2010-03-08 Thread Nikhil Agarwal
On Mon, Mar 8, 2010 at 5:04 PM, Rohit Saraf rohit.kumar.sa...@gmail.comwrote:

 can we assume that we have the sizes of subtree rooted at all nodes in our
 datastructure.?


Yeah,that can be lead to 1 solution.well done.



 -Rohit



 On Mon, Mar 8, 2010 at 5:02 PM, sharad kumar aryansmit3...@gmail.comwrote:

 @gaurav :ur sol u mean like tk the mem loc for each node and make it as
 array ?

 On Mon, Mar 8, 2010 at 8:42 AM, gaurav gupta 
 1989.gau...@googlemail.comwrote:

 Median of BST means : median of Sorted array of elements? is it?

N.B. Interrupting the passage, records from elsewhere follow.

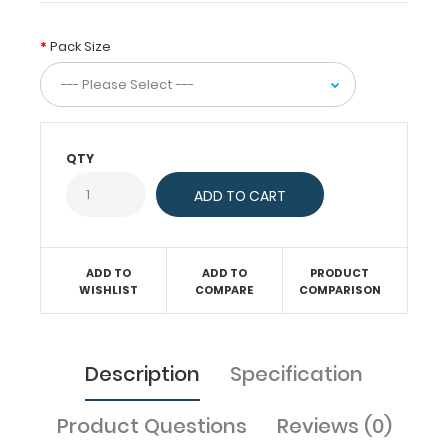
comes
standard
Pack Size
with
50
sheets
of
ruled
QTY
paper.
Sheet
sizes
are
5"
x
ADD TO
ADD TO
PRODUCT
8".
WISHLIST
COMPARE
COMPARISON
Get
more
than
Description
Specification
one
notepad
to
Product Questions
Reviews (0)
have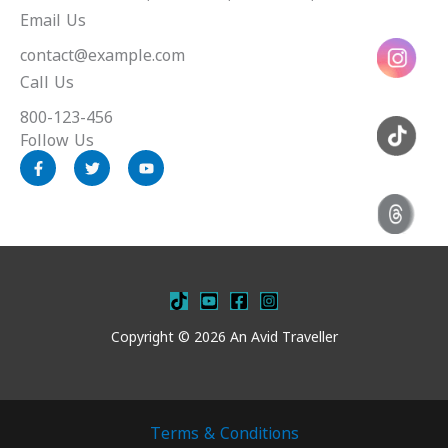
Email Us
contact@example.com
Call Us
800-123-456
Follow Us
F
T
Y
a
w
o
c
i
u
e
t
t
b
t
u
o
e
b
o
r
e
k
-
f
Copyright © 2026 An Avid Traveller
Terms & Conditions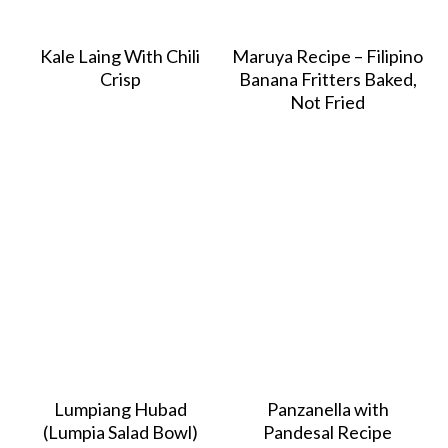
Kale Laing With Chili
Maruya Recipe – Filipino
Crisp
Banana Fritters Baked,
Not Fried
Lumpiang Hubad
Panzanella with
(Lumpia Salad Bowl)
Pandesal Recipe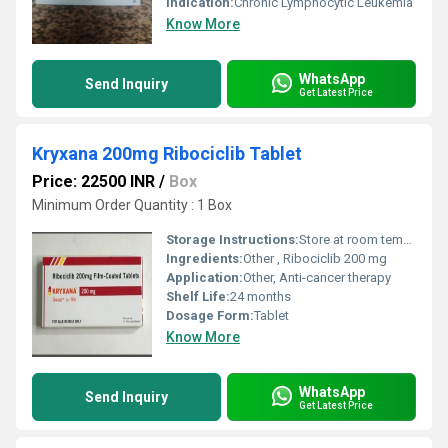
Indication:
Chronic Lymphocytic Leukemia
Know More
WhatsApp
Send Inquiry
Get Latest Price
Kryxana 200mg Ribociclib Tablet
Price: 22500 INR
/
Box
Minimum Order Quantity : 1 Box
Storage Instructions:
Store at room temperature, dry place
Ingredients:
Other , Ribociclib 200 mg
Application:
Other, Anti-cancer therapy
Shelf Life:
24 months
Dosage Form:
Tablet
Know More
WhatsApp
Send Inquiry
Get Latest Price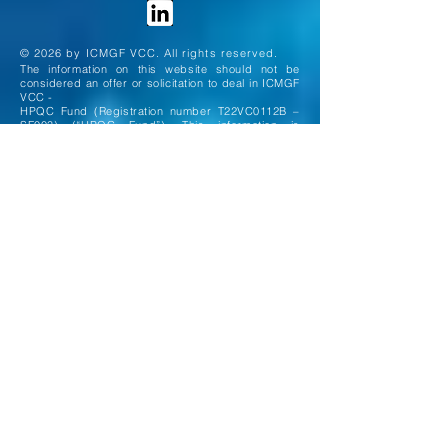
© 2026 by ICMGF VCC. All rights reserved.
The information on this website should not be
considered an offer or solicitation to deal in ICMGF
VCC -
HPQC Fund (Registration number T22VC0112B –
SF003) (“HPQC Fund”). This information is
intended
solely for Accredited and Institutional investors as
defined under the Securities and Futures Act 2001
of
Singapore. HPQC Fund is a registered Sub-fund of
the ICMGF VCC (the "VCC"), a variable capital
company
incorporated in the Republic of Singapore. The
assets and liabilities of HPQC Fund are
segregated from
other Sub-funds of the VCC, in accordance with
Section 29 of the Variable Capital Companies Act.
All investments carry risks, including the risk of
loss of capital, and may not be suitable for
everyone. The
information on this website is solely for information
purposes and is not intended to be, and should not
be
construed as an offer, solicitation or
recommendation to buy or sell investments. If you
are in any doubt as
to the appropriate course of action, you should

 Convert BST into Hight Balance Search Tree then root node will be your
 median.


 On Sun, Mar 7, 2010 at 2:42 AM, Nik_nitdgp nikhil.bhoja...@gmail.comwrote:

 Given a BST (Binary search Tree) how will you find median in that?
 Constraints:
 -No extra memory.
 Algorithm should be efficient in terms of complexity.
 Write a solid secure code for it.

 No extra memory--u cannot use stacks to avoid recursion.
 No static,global--u cannot use recursion and keep track of the
 elements visited so far in inorder.